For those that don’t know, he’s replacing David Letterman, and dropping the fake Republican character he played on this show.
Since Letterman is being forced into retirement, a lot of stars are singing his praises when they come on. One A-list actress (I forget who now), was on last week and asked if she could have one of his cue cards. He said yes, and she asked him to autograph. Now that…is a move I can appreciate.
When I was in the audience for a Letterman taping, they told us before hand not to ask for pictures or autographs when he takes questions from the audience. I had a couple of great questions lined up for him, and was going to ask for a copy of the Top 10 List after he read it. Of course, he would’ve said sure. And I would then ask for him to sign it, as a producer was handing it to me. Imagine my surprise when he only took two questions from the crowd. Then during his show, he referenced one of the questions to the TV audience (“Some bozo in the crowd said he thought he was at the Phil Donohue show.”). It makes it appear as if he mingles and chats up the crowd for an hour before the show (Conan O’Brien is great about doing this before and after).

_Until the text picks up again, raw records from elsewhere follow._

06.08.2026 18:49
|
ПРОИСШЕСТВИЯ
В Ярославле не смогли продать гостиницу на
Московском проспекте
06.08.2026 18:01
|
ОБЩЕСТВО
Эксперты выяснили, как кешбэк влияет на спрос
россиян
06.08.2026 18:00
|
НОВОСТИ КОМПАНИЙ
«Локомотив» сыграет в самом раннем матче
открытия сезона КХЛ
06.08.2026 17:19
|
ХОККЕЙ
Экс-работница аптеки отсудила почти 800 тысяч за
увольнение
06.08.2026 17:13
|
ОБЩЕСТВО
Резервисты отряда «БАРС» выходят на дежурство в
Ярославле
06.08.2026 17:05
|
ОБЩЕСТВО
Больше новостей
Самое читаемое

Anyway…I wanted to mention the death of somebody that is partially responsible for getting me into autographs. It’s Sy Berger, and he died at 91. He’s basically the father of the modern baseball card. He designed the Topps versions of the cards in the ‘50s. He used scissors and cardboard at his kitchen table, messing around with a variety of ideas until he came up with one that worked for decades. It would have the team logos, and a simulated player autographs on the front and statistics on the back (us autograph collectors liked the front better, didn’t we?).

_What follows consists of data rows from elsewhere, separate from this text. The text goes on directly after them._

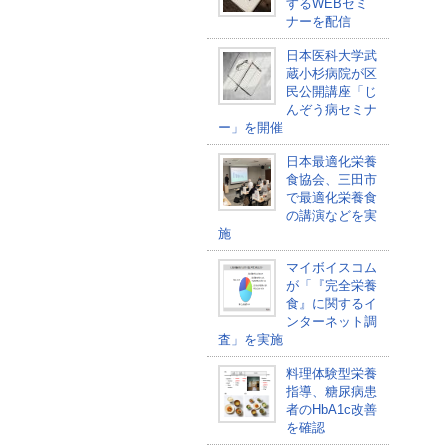
するWEBセミ
ナーを配信
日本医科大学武
蔵小杉病院が区
民公開講座「じ
んぞう病セミナ
ー」を開催
日本最適化栄養
食協会、三田市
で最適化栄養食
の講演などを実
施
マイボイスコム
が「『完全栄養
食』に関するイ
ンターネット調
査」を実施
料理体験型栄養
指導、糖尿病患
者のHbA1c改善
を確認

I remember as a 5-year-old collecting baseball cards. I was fascinated looking at the variety of signatures. Other than birthday and holiday cards signed by relatives, I hadn’t seen cursive writing and signatures. I became more fascinated staring at those, than the statistics of the home runs on the back. Sometimes, you couldn’t read the name. Other times, they made cool loops. It would be a decade later until I actually started taking some of my baseball cards to games to have the players sign, which always looked weird right above the pre-printed signature. They also looked a lot messier.
The original cards, Berger told reporters, had six cards and a piece of gum, for the low, low price of a nickel.
I remember a great story in a baseball card magazine 20 years ago, after a lawsuit with Donruss putting bubble gum into their backs of baseball cards. Topps had sued them, because they were the first to do it. Courts agreed, and it was only Topps that was allowed to put gum in their packs of baseball cards. As kids, we loved it, even if it didn’t have much flavor than the actual cardboard the players were pictured on!
Here’s the funny part of that. Topps eventually stopped putting the gum in their packs, and for one reason. Baseball card collectors, always in search of the rookie cards, stars, and “mint” condition…didn’t like the residue the gum sometimes left on that first card in the pack.
So, they win a lawsuit to keep doing something, and the collectors keep them from doing it.
Sy Berger’s daughter Maxine Berger-Bienstock, said he died of natural causes. What his daughter didn’t say is…whether or not he saved all those Mickey Mantle rookie cards, Jackie Robinson, Willie Mays, etc. You’d think the guy that created those cards, would have a stash, but who knows.